* [Task instructions] The line containing "171 169 41.41" and every line after it, through the end of the records below: repeat them exactly, nothing more.

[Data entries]
*****

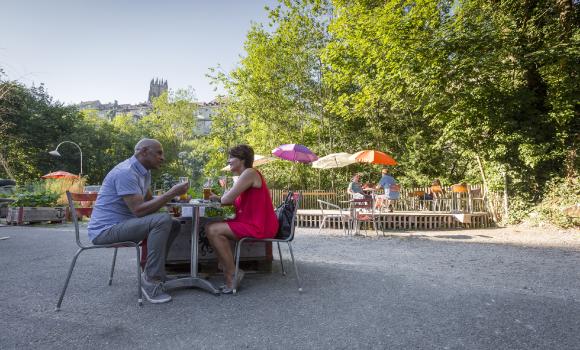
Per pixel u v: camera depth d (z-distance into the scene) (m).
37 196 12.96
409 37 12.87
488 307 3.51
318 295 3.87
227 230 3.95
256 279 4.57
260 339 2.72
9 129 30.17
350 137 19.03
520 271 5.22
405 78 13.22
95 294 3.87
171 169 41.41
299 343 2.65
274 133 19.81
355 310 3.38
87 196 4.36
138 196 3.60
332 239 9.00
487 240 8.91
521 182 12.41
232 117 21.33
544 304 3.62
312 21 18.47
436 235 10.09
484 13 13.24
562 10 12.48
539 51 11.42
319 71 18.95
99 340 2.68
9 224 12.09
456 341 2.71
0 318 3.13
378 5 14.66
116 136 42.53
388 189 12.80
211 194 4.71
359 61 15.68
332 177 18.38
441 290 4.11
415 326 3.00
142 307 3.43
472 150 13.59
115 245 3.58
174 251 4.67
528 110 12.59
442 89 12.66
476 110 12.41
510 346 2.62
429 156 17.27
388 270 5.20
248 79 19.45
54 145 33.53
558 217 11.01
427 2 12.82
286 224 4.30
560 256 6.56
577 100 11.67
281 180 18.97
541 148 11.70
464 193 13.96
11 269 5.11
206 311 3.33
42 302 3.58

*****

* [Task response]
171 169 41.41
299 343 2.65
274 133 19.81
355 310 3.38
87 196 4.36
138 196 3.60
332 239 9.00
487 240 8.91
521 182 12.41
232 117 21.33
544 304 3.62
312 21 18.47
436 235 10.09
484 13 13.24
562 10 12.48
539 51 11.42
319 71 18.95
99 340 2.68
9 224 12.09
456 341 2.71
0 318 3.13
378 5 14.66
116 136 42.53
388 189 12.80
211 194 4.71
359 61 15.68
332 177 18.38
441 290 4.11
415 326 3.00
142 307 3.43
472 150 13.59
115 245 3.58
174 251 4.67
528 110 12.59
442 89 12.66
476 110 12.41
510 346 2.62
429 156 17.27
388 270 5.20
248 79 19.45
54 145 33.53
558 217 11.01
427 2 12.82
286 224 4.30
560 256 6.56
577 100 11.67
281 180 18.97
541 148 11.70
464 193 13.96
11 269 5.11
206 311 3.33
42 302 3.58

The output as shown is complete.